__LISTED ENTRIES__.
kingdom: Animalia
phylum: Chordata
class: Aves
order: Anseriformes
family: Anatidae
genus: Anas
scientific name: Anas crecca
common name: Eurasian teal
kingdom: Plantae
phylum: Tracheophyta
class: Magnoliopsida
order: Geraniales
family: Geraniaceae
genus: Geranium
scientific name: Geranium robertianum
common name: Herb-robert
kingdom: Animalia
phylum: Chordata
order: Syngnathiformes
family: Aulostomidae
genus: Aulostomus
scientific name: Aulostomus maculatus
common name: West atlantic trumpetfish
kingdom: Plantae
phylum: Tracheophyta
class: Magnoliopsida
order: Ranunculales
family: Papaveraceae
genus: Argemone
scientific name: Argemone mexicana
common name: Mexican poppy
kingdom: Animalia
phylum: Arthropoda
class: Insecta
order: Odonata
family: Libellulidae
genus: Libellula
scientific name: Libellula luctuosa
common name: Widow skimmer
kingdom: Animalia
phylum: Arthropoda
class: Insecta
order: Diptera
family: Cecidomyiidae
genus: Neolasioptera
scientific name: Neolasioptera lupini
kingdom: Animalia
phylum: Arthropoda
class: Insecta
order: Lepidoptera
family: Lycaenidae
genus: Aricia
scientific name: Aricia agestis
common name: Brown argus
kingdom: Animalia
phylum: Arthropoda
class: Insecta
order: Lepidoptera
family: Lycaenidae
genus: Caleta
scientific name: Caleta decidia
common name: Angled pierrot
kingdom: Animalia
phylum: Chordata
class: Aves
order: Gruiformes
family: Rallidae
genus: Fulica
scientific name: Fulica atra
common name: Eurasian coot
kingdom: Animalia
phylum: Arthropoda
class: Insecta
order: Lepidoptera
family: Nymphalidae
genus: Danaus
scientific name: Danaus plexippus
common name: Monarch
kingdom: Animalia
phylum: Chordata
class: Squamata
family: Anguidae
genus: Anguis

__AIM__. Give every line of the data above as a numbered list, skipping any blank lines.

__FINAL RESULT__.
1. kingdom: Animalia
2. phylum: Chordata
3. class: Aves
4. order: Anseriformes
5. family: Anatidae
6. genus: Anas
7. scientific name: Anas crecca
8. common name: Eurasian teal
9. kingdom: Plantae
10. phylum: Tracheophyta
11. class: Magnoliopsida
12. order: Geraniales
13. family: Geraniaceae
14. genus: Geranium
15. scientific name: Geranium robertianum
16. common name: Herb-robert
17. kingdom: Animalia
18. phylum: Chordata
19. order: Syngnathiformes
20. family: Aulostomidae
21. genus: Aulostomus
22. scientific name: Aulostomus maculatus
23. common name: West atlantic trumpetfish
24. kingdom: Plantae
25. phylum: Tracheophyta
26. class: Magnoliopsida
27. order: Ranunculales
28. family: Papaveraceae
29. genus: Argemone
30. scientific name: Argemone mexicana
31. common name: Mexican poppy
32. kingdom: Animalia
33. phylum: Arthropoda
34. class: Insecta
35. order: Odonata
36. family: Libellulidae
37. genus: Libellula
38. scientific name: Libellula luctuosa
39. common name: Widow skimmer
40. kingdom: Animalia
41. phylum: Arthropoda
42. class: Insecta
43. order: Diptera
44. family: Cecidomyiidae
45. genus: Neolasioptera
46. scientific name: Neolasioptera lupini
47. kingdom: Animalia
48. phylum: Arthropoda
49. class: Insecta
50. order: Lepidoptera
51. family: Lycaenidae
52. genus: Aricia
53. scientific name: Aricia agestis
54. common name: Brown argus
55. kingdom: Animalia
56. phylum: Arthropoda
57. class: Insecta
58. order: Lepidoptera
59. family: Lycaenidae
60. genus: Caleta
61. scientific name: Caleta decidia
62. common name: Angled pierrot
63. kingdom: Animalia
64. phylum: Chordata
65. class: Aves
66. order: Gruiformes
67. family: Rallidae
68. genus: Fulica
69. scientific name: Fulica atra
70. common name: Eurasian coot
71. kingdom: Animalia
72. phylum: Arthropoda
73. class: Insecta
74. order: Lepidoptera
75. family: Nymphalidae
76. genus: Danaus
77. scientific name: Danaus plexippus
78. common name: Monarch
79. kingdom: Animalia
80. phylum: Chordata
81. class: Squamata
82. family: Anguidae
83. genus: Anguis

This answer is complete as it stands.